De magische vijfduizendmetergrens.

Een paar dagen geleden fietste ik over de Col du Vam van 4800 cm boven zeeniveau, de reusachtige Vamberg in Drenthe. Helaas had ik geen camera bij me om die grote gebeurtenis fotografisch vast te leggen, maar ik ga er binnenkort nog eens op expeditie naar toe en dan vergeet ik mijn fototoestel niet, zodat ik mij daar boven kan laten vereeuwigen.

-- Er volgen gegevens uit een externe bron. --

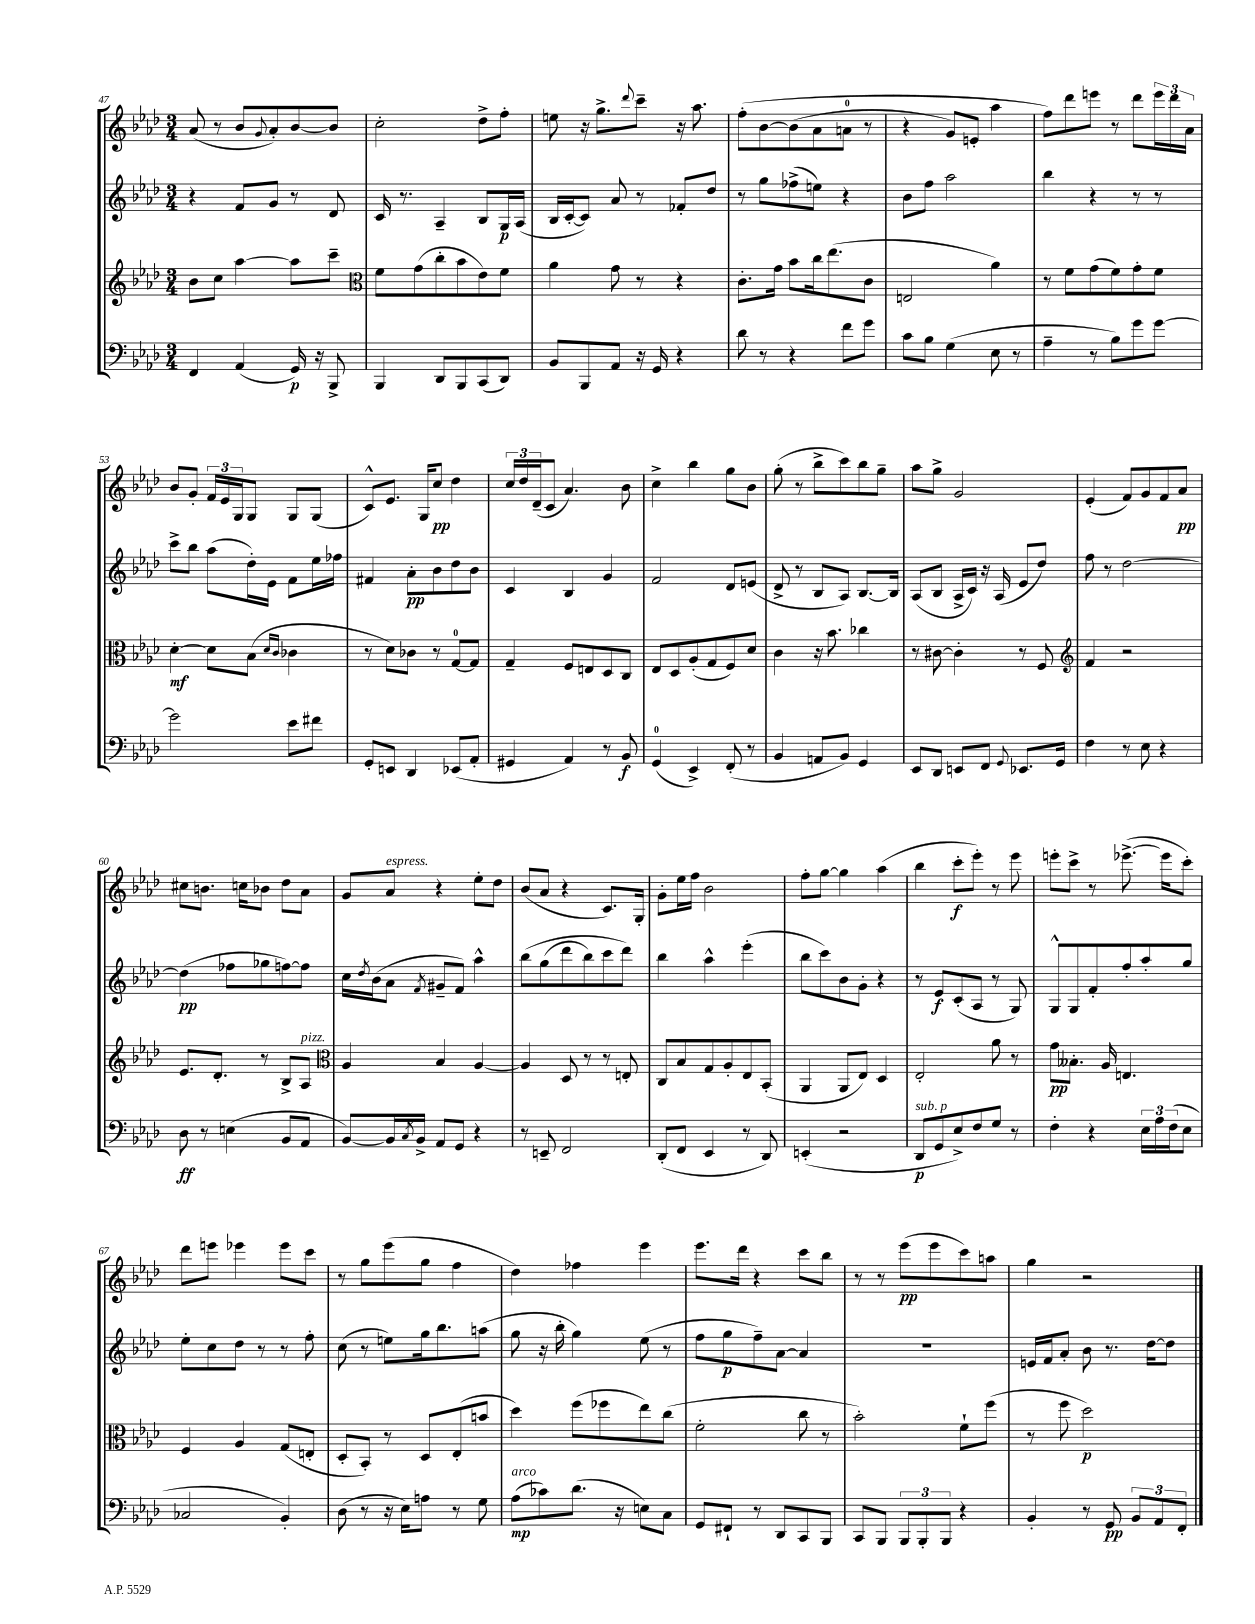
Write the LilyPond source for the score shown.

<<
\new StaffGroup <<
\new Staff = "s0" {
    \clef treble \key aes \major \numericTimeSignature \time 3/4
    aes'8( r8 bes'8 \appoggiatura { g'8 } aes'8-.) bes'8~ bes'8 |
    c''2-. des''8-> f''8-. |
    e''8 r16 g''8.-> \appoggiatura { des'''8 } c'''8-- r16 aes''8. |
    f''8-.\( bes'8~ bes'8( aes'8 a'8-0 r8 |
    r4 g'8) e'8-. aes''4 |
    f''8\) des'''8 e'''8 r8 des'''8 \tuplet 3/2 { e'''16 des'''16 aes'16 } |
    bes'8 g'8-. \tuplet 3/2 { f'16 ees'16 g16 } g8 g8 g8( |
    c'8-^) ees'8. g16 c''8\pp des''4 |
    \tuplet 3/2 { c''16 des''16 des'16--( } c'8 aes'4.) bes'8 |
    c''4-> bes''4 g''8 bes'8 |
    g''8-.( r8 bes''8-> c'''8) bes''8 g''8-- |
    aes''8 g''8-> g'2 |
    ees'4-.( f'8) g'8 f'8 aes'8\pp |
    cis''8 b'8. c''16 bes'8 des''8 aes'8 |
    g'8 aes'8^\markup { \italic "espress." } r4 ees''8-. des''8 |
    bes'8( aes'8 r4 c'8.) g16-. |
    g'8-. ees''16 f''16 bes'2 |
    f''8-. g''8~ g''4 aes''4( |
    bes''4 c'''8-.\f ees'''8-.) r8 ees'''8 |
    e'''8-. c'''8-> r8 ees'''8.~->( ees'''16 c'''8-.) |
    des'''8 e'''8 ees'''4 ees'''8 c'''8 |
    r8 g''8 ees'''8( g''8 f''4 |
    des''4) fes''4 ees'''4 |
    ees'''8. des'''16 r4 c'''8 bes''8 |
    r8 r8 ees'''8\pp( ees'''8 c'''8) a''8 |
    g''4 r2 \bar "|." |
}
\new Staff = "s1" {
    \clef treble \key aes \major \numericTimeSignature \time 3/4
    r4 f'8 g'8 r8 des'8 |
    c'16 r8. aes4-- bes8 g16\p aes16( |
    bes16 c'16~-. c'8) aes'8 r8 fes'8-. des''8 |
    r8 g''8 fes''8->( e''8) r4 |
    bes'8 f''8 aes''2 |
    bes''4 r4 r8 r8 |
    c'''8-> bes''8 aes''8( des''16-.) ees'16 f'8 ees''16 fes''16 |
    fis'4 aes'8-.\pp bes'8 des''8 bes'8 |
    c'4 bes4 g'4 |
    f'2 des'8 e'8( |
    des'8-> r8 bes8 aes8) bes8.~ bes16 |
    aes8( bes8 aes16-> c'16) r16 aes16( ees'8 des''8) |
    f''8 r8 des''2~ |
    des''4\pp( fes''8 ges''8 f''8~) f''8 |
    c''16 \acciaccatura { des''8 } bes'16( aes'8 \acciaccatura { f'8 } gis'8-- f'8) aes''4-^ |
    bes''8\( g''8( des'''8 bes''8) c'''8 des'''8\) |
    bes''4 aes''4-^ ees'''4-.( |
    bes''8 c'''8) bes'8 g'8-. r4 |
    r8 ees'8\f c'8-.( aes8 r8 g8) |
    g8-^ g8 f'8-. f''8-. aes''8-. g''8 |
    ees''8-. c''8 des''8 r8 r8 f''8-. |
    c''8( r8 e''8) g''16 bes''8. a''8( |
    g''8 r16 bes''16-. g''4) ees''8( r8 |
    f''8 g''8\p f''8--) aes'8~ aes'4 |
    R2. |
    e'16 f'16 aes'8-. bes'8 r8. des''16~ des''8 \bar "|." |
}
\new Staff = "s2" {
    \clef treble \key aes \major \numericTimeSignature \time 3/4
    bes'8 c''8 aes''4~ aes''8 c'''8-- |
    \clef alto f'8 g'8( c''8-. bes'8 ees'8) f'8 |
    aes'4 g'8 r8 r4 |
    c'8.-. g'16 bes'8 c''16 ees''8.( c'8 |
    e2 aes'4) |
    r8 f'8 g'8( f'8) g'8-. f'8 |
    des'4~-.\mf des'8 bes8( \grace { des'16 c'16 } ces'4 |
    r8 des'8) ces'8 r8 g8-0~ g8 |
    g4-- f8 e8 des8 c8 |
    ees8 des8 aes8-.( g8 f8) des'8 |
    c'4 r16 bes'8. ces''4 |
    r8 cis'8~ cis'4-. r8 f8 |
    \clef treble f'4 r2 |
    ees'8. des'8.-. r8 bes8-> aes8^\markup { \italic "pizz." } |
    \clef alto aes4 bes4 aes4~ |
    aes4 des8 r8 r8 e8-. |
    c8 bes8 g8 aes8-. ees8 bes,8-.( |
    aes,4 aes,8 ees8) des4 |
    ees2-. aes'8 r8 |
    g'8\pp beses8.-. aes16 e4. |
    f4 aes4 g8( e8-. |
    des8-. bes,8-.) r8 des8 ees8-.( b'8 |
    des''4) f''8( fes''8 ees''8) c''8( |
    f'2-. c''8 r8 |
    bes'2-.) f'8-! f''8( |
    r8 f''8 des''2\p) \bar "|." |
}
\new Staff = "s3" {
    \clef bass \key aes \major \numericTimeSignature \time 3/4
    f,4 aes,4( g,16\p) r16 bes,,8-> |
    bes,,4 des,8 bes,,8 c,8( des,8) |
    bes,8 bes,,8 aes,8 r16 g,16 r4 |
    des'8 r8 r4 f'8 g'8 |
    c'8 bes8 g4( ees8 r8 |
    aes4-- r8 bes8) g'8 g'8~ |
    g'2 ees'8 fis'8 |
    g,8-. e,8 des,4 ees,8( aes,8-. |
    gis,4 aes,4) r8 bes,8\f |
    g,4-0( ees,4->) f,8-.( r8 |
    bes,4 a,8 bes,8) g,4 |
    ees,8 des,8 e,8 f,8 \appoggiatura { g,8 } ees,8. g,16 |
    f4 r8 ees8 r4 |
    des8\ff r8 e4( bes,8 aes,8 |
    bes,8~) bes,16 \acciaccatura { c8 } bes,16-> aes,8 g,8 r4 |
    r8 e,8-- f,2 |
    des,8-.( f,8 ees,4 r8 des,8) |
    e,4-.( r2 |
    des,8\p^\markup { \italic "sub. p" } g,8 ees8->) f8 g8 r8 |
    f4-. r4 \tuplet 3/2 { ees16 aes16 f16( } ees8 |
    ces2 bes,4-.) |
    des8( r8 r16 ees16) a8 r8 g8 |
    aes8\mp^\markup { \italic "arco" }( ces'8) des'8.( r16 e8) c8 |
    g,8 fis,8-! r8 des,8 c,8 bes,,8 |
    c,8 bes,,8 \tuplet 3/2 { bes,,8 bes,,8-. bes,,8 } r4 |
    bes,4-. r8 g,8\pp \tuplet 3/2 { bes,8 aes,8 f,8-. } \bar "|." |
}
>>
>>
\layout { \context { \Score currentBarNumber = #47 } }
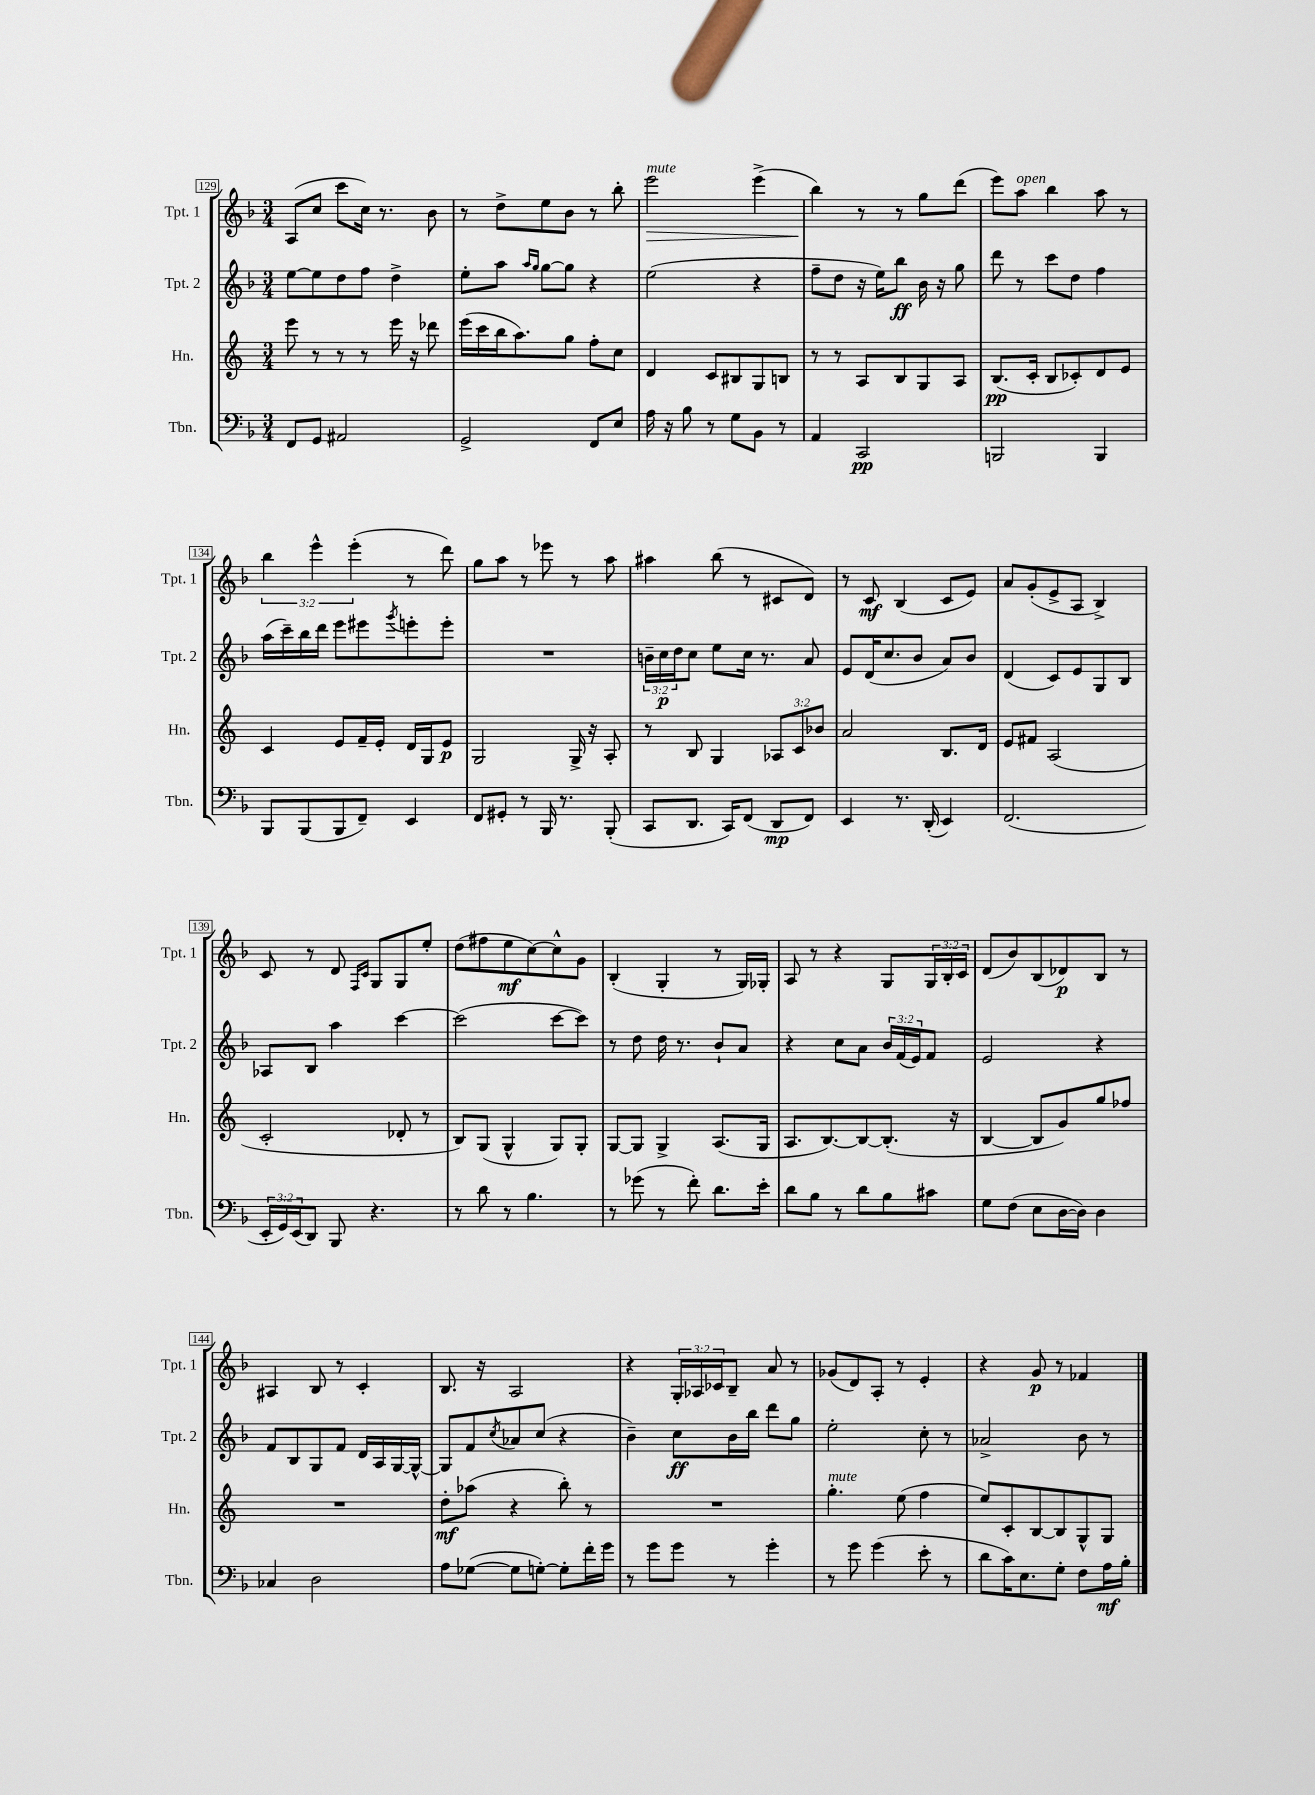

Tussen het maken van zulk soort fietstochtjes, ben ik de laatste maanden na mijn terugkeer uit Afrika, eind februari, druk bezig geweest met het afwerken van een boek over een fietsreis door Zuid-Amerika. Op die tocht kwam ik over de Abra Anticona, een Andespas van vergelijkbare hoogte hoewel die c voor de m ontbrak. Te vergelijken zijn die twee passen dus wel omdat de cijfercombinatie nagenoeg gelijk is, alleen dat c-tje maakt het verschil. Het Zuid-Amerika-manuscript manuscript, waar ik, met onderbrekingen voor fietsreizen, al ruim een jaar mee bezig ben, is bijna klaar. Ik hoop het binnen een paar dagen in te leveren bij de uitgever, (Uitgeverij Elmar), die er zoals elke keer weer een fraai verzorgd boek van maakt met vele kleurenfoto’s. Volgens de planning komt het in het najaar uit, op tijd voor Sinterklaas, die het u dan kan schenken. De titel luidt, zoals de kop van dit bericht al doet vermoeden: ‘De magische vijfduizendmetergrens’, met als ondertitel: ‘Een avontuurlijke reis per fiets door Argentinie, Chili, Bolivia en Peru’.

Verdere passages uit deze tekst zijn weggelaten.